··· STORED DATA
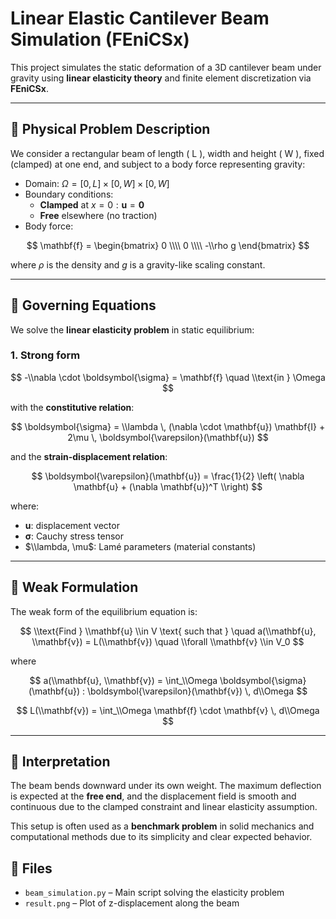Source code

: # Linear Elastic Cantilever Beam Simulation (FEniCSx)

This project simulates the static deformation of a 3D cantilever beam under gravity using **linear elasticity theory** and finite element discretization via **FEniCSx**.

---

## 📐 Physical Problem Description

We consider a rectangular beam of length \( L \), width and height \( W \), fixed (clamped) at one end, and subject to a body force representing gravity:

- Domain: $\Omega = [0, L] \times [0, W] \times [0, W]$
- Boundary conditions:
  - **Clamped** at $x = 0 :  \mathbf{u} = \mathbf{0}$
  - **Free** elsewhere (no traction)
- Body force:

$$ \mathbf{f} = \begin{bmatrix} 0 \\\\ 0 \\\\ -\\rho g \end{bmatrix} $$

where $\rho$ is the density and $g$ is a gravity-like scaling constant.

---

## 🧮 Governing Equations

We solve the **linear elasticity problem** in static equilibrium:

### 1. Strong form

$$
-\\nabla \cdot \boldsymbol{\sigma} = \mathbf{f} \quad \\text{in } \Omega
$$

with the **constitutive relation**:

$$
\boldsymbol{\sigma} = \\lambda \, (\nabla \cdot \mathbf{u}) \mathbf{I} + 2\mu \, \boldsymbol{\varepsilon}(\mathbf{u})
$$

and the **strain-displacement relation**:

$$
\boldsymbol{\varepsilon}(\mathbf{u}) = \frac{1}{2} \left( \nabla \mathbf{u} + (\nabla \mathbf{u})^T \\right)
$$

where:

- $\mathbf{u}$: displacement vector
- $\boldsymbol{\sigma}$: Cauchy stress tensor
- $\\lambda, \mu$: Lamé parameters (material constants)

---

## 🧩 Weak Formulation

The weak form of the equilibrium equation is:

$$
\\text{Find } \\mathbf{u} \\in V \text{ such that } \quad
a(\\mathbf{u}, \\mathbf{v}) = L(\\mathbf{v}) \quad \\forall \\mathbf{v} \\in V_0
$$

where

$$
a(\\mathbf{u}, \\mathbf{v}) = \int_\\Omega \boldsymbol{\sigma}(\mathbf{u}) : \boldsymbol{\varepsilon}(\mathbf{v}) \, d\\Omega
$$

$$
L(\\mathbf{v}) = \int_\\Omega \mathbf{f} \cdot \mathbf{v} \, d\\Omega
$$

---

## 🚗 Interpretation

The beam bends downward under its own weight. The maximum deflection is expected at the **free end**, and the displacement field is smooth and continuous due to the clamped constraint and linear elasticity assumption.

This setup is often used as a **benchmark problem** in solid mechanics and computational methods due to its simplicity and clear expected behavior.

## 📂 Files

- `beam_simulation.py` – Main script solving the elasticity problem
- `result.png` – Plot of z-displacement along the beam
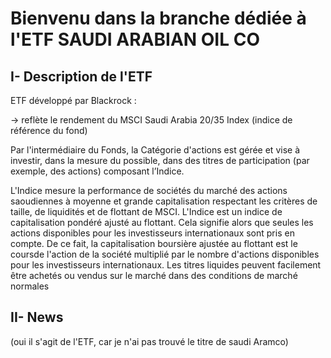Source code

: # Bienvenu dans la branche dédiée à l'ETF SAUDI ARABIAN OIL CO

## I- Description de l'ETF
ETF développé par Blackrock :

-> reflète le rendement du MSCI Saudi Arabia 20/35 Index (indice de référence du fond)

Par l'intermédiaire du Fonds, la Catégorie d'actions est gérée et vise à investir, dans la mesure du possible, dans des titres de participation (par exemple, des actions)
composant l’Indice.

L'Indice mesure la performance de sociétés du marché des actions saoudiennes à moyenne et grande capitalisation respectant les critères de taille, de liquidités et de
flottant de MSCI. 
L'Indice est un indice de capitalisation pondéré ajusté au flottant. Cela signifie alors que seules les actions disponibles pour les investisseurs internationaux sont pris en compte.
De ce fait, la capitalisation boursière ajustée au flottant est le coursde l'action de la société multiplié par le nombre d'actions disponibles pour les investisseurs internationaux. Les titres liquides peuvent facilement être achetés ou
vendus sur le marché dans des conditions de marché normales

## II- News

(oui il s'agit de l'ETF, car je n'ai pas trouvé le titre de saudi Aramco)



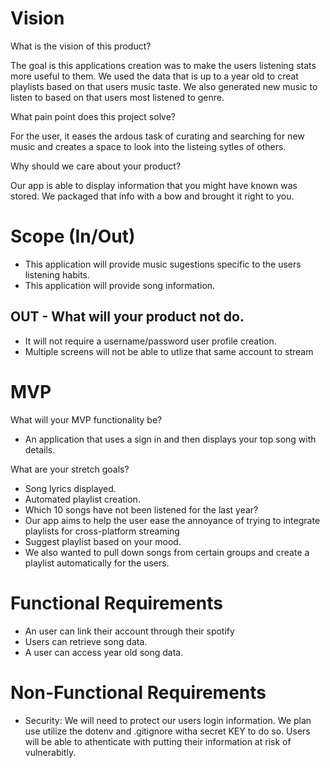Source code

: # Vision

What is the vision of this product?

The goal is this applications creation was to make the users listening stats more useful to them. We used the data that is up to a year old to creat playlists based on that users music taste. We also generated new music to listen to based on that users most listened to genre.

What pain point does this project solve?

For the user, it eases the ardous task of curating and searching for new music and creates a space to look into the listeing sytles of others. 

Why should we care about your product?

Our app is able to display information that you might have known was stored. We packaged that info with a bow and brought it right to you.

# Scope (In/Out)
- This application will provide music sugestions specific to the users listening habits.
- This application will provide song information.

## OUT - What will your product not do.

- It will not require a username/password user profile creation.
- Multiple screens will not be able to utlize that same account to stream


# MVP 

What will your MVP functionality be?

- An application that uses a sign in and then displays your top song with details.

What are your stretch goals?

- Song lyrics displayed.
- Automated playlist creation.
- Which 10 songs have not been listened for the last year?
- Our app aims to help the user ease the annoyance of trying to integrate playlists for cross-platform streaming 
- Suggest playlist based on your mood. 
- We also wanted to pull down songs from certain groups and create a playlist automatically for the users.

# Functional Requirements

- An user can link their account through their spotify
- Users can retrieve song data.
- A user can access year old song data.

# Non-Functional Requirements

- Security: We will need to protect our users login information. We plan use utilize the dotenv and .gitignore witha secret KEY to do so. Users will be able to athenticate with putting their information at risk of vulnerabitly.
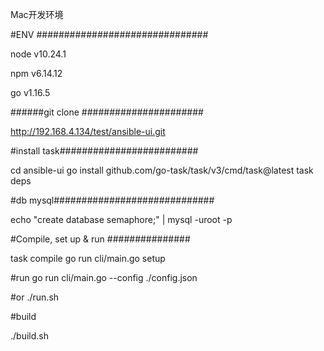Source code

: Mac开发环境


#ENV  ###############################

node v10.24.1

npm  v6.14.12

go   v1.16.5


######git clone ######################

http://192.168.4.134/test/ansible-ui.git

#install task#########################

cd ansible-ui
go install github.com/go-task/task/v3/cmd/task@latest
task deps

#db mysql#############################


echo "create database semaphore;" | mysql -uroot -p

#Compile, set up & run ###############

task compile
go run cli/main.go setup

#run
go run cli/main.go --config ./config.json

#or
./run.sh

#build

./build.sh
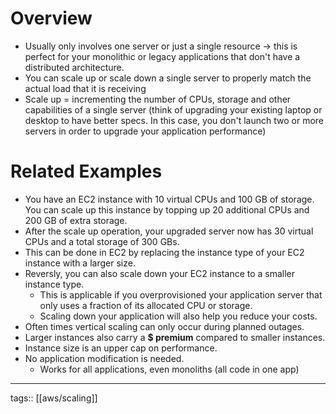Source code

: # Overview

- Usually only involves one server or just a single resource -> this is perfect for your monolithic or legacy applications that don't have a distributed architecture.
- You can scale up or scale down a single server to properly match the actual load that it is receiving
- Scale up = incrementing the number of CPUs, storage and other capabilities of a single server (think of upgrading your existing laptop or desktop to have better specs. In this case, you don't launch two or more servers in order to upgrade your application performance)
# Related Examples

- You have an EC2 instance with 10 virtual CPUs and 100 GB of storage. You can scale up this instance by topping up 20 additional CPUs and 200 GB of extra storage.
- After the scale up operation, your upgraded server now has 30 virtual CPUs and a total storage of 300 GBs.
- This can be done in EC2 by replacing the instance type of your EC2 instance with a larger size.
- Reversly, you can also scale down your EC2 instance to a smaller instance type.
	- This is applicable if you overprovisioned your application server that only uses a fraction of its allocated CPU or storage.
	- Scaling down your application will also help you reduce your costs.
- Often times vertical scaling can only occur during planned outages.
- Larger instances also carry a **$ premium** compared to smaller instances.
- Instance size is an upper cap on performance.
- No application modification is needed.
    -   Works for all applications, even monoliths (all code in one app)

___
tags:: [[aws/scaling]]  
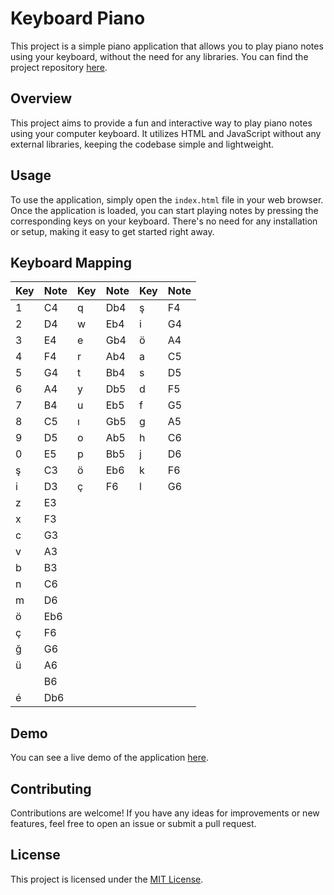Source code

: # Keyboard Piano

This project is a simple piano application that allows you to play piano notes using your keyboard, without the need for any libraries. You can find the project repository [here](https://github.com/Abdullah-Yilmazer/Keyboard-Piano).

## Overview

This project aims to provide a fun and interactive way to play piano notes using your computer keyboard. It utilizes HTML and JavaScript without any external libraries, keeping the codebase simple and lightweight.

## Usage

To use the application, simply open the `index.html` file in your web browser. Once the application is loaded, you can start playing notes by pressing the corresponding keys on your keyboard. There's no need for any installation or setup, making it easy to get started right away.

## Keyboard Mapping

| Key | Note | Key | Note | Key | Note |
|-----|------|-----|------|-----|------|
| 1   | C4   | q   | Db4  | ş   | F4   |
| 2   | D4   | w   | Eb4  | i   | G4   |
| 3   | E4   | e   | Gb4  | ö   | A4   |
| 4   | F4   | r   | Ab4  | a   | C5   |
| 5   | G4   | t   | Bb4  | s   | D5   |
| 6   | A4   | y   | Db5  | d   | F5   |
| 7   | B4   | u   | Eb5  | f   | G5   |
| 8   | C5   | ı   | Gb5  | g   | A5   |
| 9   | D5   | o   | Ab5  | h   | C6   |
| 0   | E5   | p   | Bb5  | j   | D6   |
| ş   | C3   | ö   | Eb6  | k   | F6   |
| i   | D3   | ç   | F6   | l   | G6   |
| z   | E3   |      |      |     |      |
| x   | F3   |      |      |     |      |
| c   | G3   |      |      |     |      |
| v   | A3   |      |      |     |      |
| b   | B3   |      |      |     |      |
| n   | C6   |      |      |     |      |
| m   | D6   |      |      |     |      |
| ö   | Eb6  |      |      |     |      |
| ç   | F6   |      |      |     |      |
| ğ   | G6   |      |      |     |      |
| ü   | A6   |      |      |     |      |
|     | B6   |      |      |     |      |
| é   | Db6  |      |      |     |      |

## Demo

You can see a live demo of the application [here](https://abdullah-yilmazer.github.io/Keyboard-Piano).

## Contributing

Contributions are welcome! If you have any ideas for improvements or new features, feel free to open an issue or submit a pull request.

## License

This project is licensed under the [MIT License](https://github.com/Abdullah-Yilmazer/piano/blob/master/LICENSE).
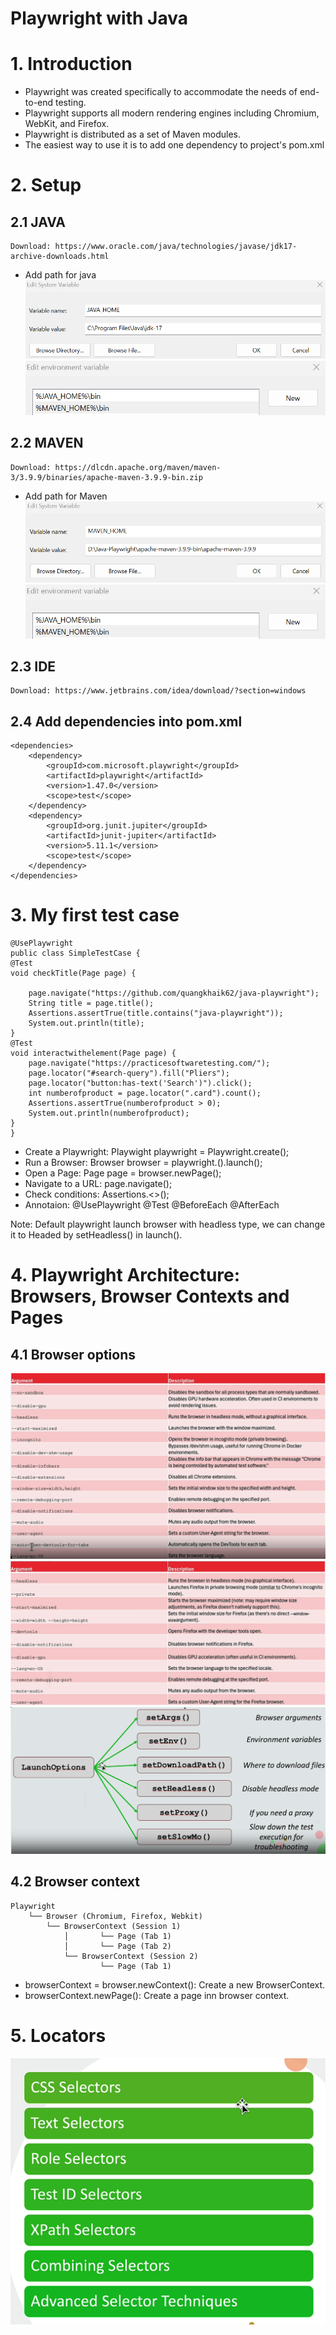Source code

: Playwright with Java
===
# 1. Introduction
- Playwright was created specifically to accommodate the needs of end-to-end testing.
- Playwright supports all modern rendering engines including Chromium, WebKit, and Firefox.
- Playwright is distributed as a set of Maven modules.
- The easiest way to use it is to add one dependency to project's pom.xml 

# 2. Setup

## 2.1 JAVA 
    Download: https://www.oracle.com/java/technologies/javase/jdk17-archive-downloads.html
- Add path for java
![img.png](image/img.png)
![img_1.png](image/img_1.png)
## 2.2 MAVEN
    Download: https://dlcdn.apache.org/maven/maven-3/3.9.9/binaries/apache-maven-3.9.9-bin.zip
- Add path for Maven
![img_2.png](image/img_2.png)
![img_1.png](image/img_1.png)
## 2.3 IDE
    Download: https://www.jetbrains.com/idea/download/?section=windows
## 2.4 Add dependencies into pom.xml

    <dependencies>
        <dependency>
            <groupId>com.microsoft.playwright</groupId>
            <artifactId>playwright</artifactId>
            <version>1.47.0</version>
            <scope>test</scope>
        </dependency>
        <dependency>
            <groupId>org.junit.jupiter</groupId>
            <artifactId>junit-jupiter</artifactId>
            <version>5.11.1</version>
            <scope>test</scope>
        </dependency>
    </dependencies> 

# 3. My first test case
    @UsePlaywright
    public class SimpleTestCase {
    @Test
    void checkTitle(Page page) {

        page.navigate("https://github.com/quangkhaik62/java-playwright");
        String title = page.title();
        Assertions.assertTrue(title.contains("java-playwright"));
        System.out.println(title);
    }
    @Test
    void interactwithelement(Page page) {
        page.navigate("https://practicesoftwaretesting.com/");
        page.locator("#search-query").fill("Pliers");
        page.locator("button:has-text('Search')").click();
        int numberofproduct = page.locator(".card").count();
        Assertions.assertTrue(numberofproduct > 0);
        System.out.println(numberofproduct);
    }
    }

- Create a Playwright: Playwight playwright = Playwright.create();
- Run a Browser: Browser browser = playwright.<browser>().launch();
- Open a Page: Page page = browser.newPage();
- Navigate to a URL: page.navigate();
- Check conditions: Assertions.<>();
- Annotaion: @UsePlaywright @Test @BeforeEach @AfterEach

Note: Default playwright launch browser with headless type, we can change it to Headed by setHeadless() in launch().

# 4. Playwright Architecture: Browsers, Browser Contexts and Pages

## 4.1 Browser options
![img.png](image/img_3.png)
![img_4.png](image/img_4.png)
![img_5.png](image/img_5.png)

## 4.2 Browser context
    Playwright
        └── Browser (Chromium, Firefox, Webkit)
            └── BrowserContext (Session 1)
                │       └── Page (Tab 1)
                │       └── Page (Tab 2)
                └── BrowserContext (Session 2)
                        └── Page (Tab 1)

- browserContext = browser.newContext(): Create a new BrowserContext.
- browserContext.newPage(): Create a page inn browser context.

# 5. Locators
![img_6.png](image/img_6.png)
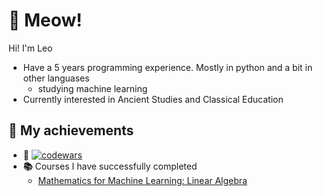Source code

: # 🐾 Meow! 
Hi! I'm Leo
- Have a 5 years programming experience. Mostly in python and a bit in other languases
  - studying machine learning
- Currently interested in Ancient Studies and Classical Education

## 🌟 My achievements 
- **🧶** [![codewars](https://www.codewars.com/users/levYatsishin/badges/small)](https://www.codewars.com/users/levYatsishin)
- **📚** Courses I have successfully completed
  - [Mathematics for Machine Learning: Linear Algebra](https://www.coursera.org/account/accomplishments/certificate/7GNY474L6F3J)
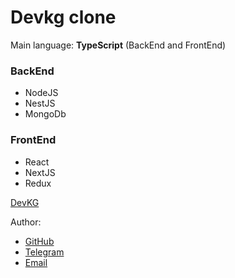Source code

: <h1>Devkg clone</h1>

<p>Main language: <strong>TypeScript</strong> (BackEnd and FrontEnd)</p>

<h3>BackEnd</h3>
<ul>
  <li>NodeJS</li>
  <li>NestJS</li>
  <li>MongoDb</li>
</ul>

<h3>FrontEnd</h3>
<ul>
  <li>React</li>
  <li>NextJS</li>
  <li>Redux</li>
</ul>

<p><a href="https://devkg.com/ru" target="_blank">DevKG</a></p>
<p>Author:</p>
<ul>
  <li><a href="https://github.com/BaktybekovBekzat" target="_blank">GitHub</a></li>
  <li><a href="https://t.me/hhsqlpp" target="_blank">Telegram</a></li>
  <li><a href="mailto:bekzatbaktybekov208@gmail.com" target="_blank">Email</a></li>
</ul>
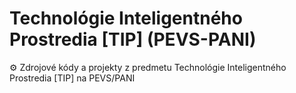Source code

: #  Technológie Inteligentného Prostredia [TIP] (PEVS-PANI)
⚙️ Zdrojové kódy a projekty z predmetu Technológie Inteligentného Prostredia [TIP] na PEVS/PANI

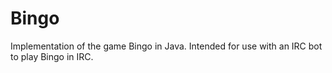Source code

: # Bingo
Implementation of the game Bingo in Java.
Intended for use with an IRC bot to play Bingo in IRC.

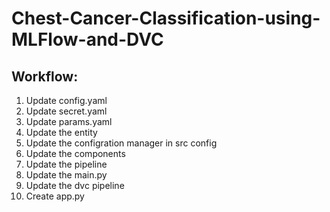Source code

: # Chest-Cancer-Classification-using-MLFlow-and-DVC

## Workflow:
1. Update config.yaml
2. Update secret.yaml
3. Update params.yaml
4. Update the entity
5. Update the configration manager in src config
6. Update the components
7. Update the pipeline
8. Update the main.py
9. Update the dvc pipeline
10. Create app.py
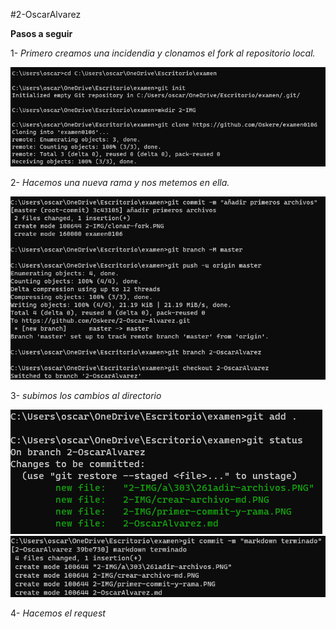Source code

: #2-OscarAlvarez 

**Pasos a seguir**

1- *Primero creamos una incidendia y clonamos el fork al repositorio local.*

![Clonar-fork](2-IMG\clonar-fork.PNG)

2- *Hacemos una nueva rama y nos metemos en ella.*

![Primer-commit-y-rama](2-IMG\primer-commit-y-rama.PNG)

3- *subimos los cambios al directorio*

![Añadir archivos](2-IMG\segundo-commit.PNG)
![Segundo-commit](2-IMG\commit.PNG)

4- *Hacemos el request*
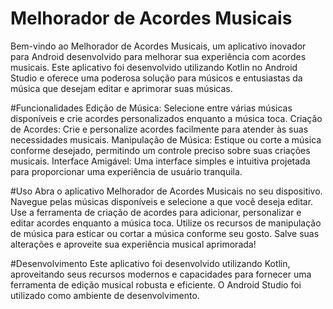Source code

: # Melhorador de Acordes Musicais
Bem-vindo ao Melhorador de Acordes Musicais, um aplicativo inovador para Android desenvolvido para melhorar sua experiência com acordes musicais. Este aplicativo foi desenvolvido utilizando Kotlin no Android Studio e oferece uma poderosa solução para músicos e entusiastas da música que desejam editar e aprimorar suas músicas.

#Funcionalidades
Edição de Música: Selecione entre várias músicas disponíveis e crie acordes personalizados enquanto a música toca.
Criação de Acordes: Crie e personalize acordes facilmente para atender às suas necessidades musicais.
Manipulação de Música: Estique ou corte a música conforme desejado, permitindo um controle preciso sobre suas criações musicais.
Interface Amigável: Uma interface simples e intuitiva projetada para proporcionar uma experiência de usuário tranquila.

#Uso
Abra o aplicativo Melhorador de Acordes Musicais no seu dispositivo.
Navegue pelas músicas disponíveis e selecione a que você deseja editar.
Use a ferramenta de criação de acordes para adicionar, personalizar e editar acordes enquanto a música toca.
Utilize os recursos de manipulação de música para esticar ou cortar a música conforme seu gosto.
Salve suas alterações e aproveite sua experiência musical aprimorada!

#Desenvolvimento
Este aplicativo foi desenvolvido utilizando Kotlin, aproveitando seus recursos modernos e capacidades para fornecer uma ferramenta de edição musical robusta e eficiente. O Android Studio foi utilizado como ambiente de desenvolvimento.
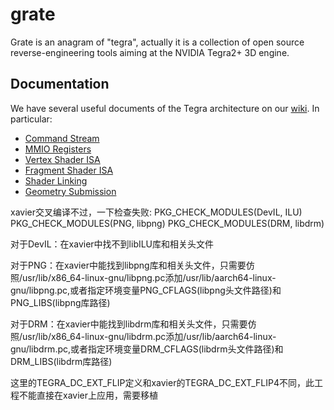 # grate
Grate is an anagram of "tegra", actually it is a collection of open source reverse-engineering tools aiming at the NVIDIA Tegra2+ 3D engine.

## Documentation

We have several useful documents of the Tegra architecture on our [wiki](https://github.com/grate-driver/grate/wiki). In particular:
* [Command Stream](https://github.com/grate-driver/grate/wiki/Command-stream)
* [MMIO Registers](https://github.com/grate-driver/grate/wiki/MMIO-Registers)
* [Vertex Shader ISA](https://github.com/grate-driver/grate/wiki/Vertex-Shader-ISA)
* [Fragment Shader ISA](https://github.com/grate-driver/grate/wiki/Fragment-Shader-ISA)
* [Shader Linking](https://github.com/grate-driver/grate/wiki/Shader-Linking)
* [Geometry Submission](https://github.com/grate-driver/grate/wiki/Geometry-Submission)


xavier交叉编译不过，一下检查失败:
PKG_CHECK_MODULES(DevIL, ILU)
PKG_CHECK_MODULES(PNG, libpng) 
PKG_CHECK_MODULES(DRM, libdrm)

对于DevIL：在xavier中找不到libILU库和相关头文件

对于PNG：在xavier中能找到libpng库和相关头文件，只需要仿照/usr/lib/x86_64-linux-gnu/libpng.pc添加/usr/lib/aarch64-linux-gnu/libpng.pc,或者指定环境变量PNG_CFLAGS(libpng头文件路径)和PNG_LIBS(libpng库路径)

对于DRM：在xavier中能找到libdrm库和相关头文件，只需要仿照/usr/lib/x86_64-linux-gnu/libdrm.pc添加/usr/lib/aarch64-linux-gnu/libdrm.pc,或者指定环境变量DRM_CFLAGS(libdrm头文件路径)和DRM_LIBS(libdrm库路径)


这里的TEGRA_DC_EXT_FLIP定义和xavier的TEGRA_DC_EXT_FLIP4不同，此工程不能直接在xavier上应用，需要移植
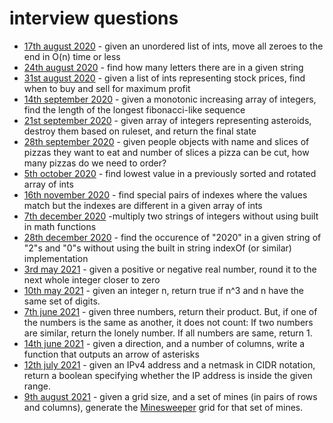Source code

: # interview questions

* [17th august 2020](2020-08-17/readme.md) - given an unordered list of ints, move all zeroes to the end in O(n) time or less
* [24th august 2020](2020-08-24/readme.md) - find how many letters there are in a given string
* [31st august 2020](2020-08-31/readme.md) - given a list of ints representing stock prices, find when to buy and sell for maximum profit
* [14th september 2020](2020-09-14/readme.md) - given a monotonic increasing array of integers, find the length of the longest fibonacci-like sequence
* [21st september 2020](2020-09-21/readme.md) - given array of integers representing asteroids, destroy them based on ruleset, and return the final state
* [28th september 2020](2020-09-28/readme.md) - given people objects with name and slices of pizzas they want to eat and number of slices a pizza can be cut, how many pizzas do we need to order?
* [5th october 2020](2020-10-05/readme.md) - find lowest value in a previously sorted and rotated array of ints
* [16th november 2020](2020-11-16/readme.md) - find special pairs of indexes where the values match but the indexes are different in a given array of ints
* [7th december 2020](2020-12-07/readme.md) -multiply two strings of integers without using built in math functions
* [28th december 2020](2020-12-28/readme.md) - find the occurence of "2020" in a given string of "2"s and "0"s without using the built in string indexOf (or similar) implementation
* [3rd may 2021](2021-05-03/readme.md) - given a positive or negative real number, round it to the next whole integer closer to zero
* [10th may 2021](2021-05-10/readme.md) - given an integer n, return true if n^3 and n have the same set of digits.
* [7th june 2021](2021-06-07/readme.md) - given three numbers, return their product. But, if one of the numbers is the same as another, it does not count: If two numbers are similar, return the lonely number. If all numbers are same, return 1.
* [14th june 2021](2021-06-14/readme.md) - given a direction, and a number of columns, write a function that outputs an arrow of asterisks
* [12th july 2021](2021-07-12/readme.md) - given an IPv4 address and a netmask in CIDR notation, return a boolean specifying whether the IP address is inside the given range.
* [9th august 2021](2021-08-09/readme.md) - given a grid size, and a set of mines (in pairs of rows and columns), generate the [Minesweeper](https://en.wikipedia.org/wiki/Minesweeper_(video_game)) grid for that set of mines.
······
TASK TO CARRY OUT.
Retype the records word for word, starting with their first line and stopping after the line that contains "0 \\\\ -\\rho g", and leave the pictures out of your copy.

TASK ANSWER.
Source code

: # Linear Elastic Cantilever Beam Simulation (FEniCSx)

This project simulates the static deformation of a 3D cantilever beam under gravity using **linear elasticity theory** and finite element discretization via **FEniCSx**.

---

## 📐 Physical Problem Description

We consider a rectangular beam of length \( L \), width and height \( W \), fixed (clamped) at one end, and subject to a body force representing gravity:

- Domain: $\Omega = [0, L] \times [0, W] \times [0, W]$
- Boundary conditions:
  - **Clamped** at $x = 0 :  \mathbf{u} = \mathbf{0}$
  - **Free** elsewhere (no traction)
- Body force:

$$ \mathbf{f} = \begin{bmatrix} 0 \\\\ 0 \\\\ -\\rho g \end{bmatrix} $$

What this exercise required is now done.